WORK REQUIRED: Once you reach the line that contains "Go through A", retype it and every line after it exactly, ending with the last line of the entries.
(Beginning of GIVEN RECORDS)
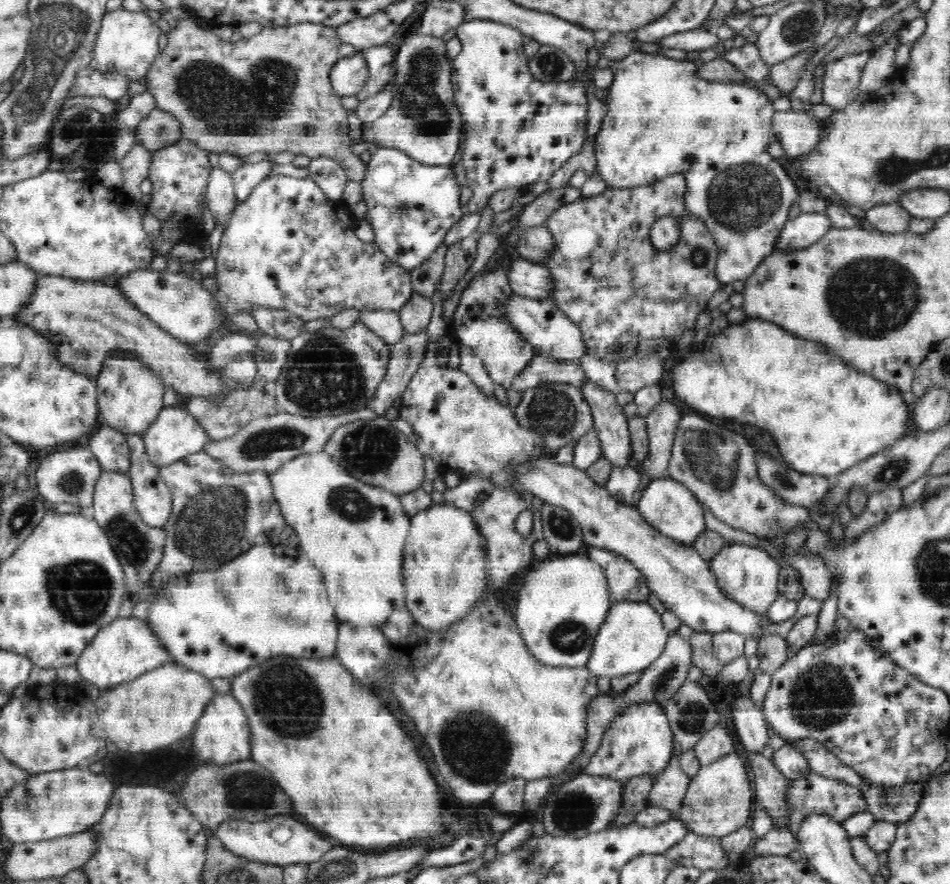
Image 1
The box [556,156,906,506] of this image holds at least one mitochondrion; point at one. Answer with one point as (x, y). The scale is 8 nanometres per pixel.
(745, 195)

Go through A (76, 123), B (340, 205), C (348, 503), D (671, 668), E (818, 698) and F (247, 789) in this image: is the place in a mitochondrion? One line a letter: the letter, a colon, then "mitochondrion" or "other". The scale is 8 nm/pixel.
A: mitochondrion
B: other
C: mitochondrion
D: mitochondrion
E: mitochondrion
F: mitochondrion

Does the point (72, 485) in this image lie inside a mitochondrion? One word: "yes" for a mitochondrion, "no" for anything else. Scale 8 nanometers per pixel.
yes

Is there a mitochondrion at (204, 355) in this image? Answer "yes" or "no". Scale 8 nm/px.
no

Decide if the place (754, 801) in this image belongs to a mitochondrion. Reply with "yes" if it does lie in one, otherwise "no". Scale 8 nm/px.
(End of GIVEN RECORDS)
TASK RESULT:
Go through A (76, 123), B (340, 205), C (348, 503), D (671, 668), E (818, 698) and F (247, 789) in this image: is the place in a mitochondrion? One line a letter: the letter, a colon, then "mitochondrion" or "other". The scale is 8 nm/pixel.
A: mitochondrion
B: other
C: mitochondrion
D: mitochondrion
E: mitochondrion
F: mitochondrion

Does the point (72, 485) in this image lie inside a mitochondrion? One word: "yes" for a mitochondrion, "no" for anything else. Scale 8 nanometers per pixel.
yes

Is there a mitochondrion at (204, 355) in this image? Answer "yes" or "no". Scale 8 nm/px.
no

Decide if the place (754, 801) in this image belongs to a mitochondrion. Reply with "yes" if it does lie in one, otherwise "no". Scale 8 nm/px.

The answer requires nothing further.